(MATERIAL TO PROCESS Opens)
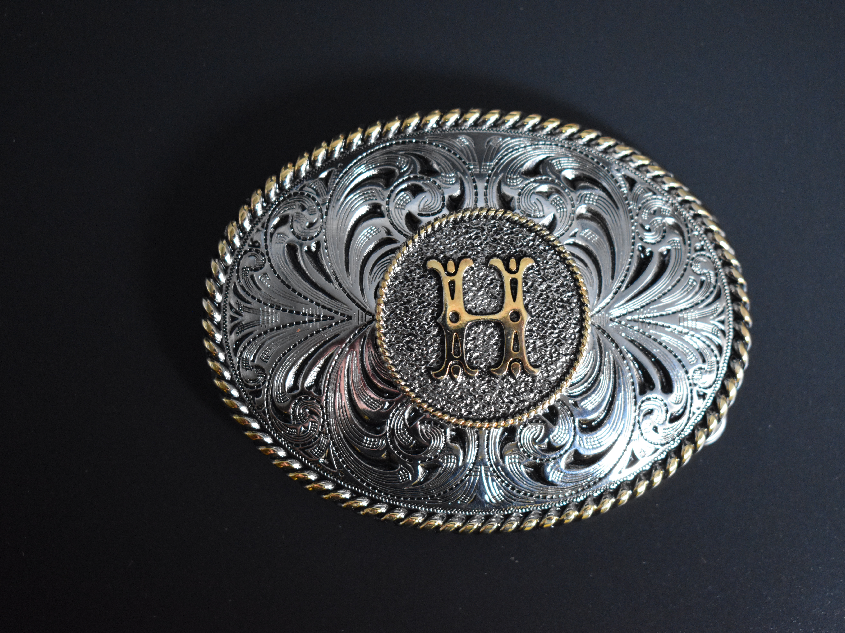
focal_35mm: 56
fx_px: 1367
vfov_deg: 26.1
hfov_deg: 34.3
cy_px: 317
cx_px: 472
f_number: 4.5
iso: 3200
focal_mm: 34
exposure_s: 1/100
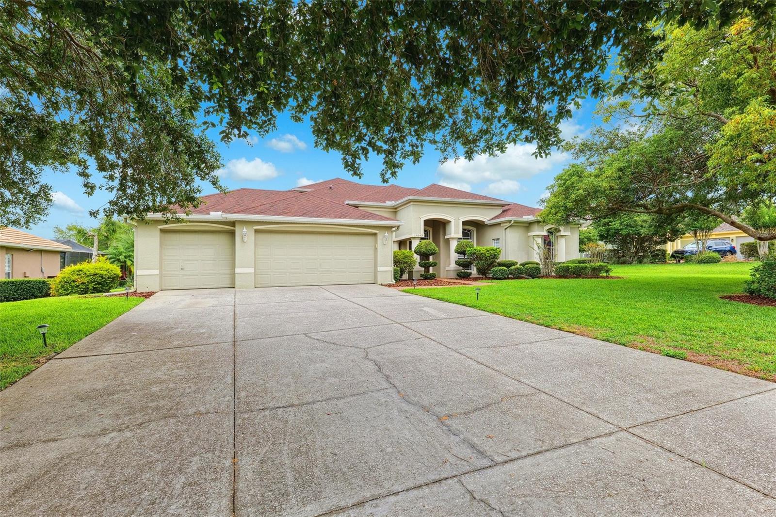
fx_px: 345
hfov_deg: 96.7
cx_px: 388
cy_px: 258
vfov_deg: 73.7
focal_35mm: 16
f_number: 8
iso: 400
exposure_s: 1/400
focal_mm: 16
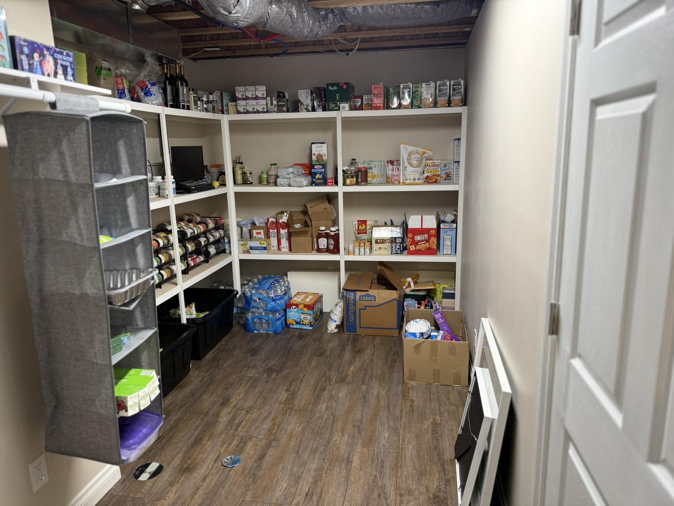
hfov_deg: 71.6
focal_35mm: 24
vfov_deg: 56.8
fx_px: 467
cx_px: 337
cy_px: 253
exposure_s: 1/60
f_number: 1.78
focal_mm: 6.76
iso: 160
(MATERIAL TO PROCESS Closes)
(MATERIAL TO PROCESS Opens)
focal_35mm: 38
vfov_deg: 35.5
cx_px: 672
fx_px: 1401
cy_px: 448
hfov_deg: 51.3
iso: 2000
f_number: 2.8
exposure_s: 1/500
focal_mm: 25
(MATERIAL TO PROCESS Closes)
YOUR ASSIGNMENT ▸ Your answer should be the lines above, word for word, from the line with "focal_35mm: 56" through the line with "focal_35mm: 24", minus the pictures.

ANSWER TO THE EXERCISE ▸
focal_35mm: 56
fx_px: 1367
vfov_deg: 26.1
hfov_deg: 34.3
cy_px: 317
cx_px: 472
f_number: 4.5
iso: 3200
focal_mm: 34
exposure_s: 1/100
fx_px: 345
hfov_deg: 96.7
cx_px: 388
cy_px: 258
vfov_deg: 73.7
focal_35mm: 16
f_number: 8
iso: 400
exposure_s: 1/400
focal_mm: 16
hfov_deg: 71.6
focal_35mm: 24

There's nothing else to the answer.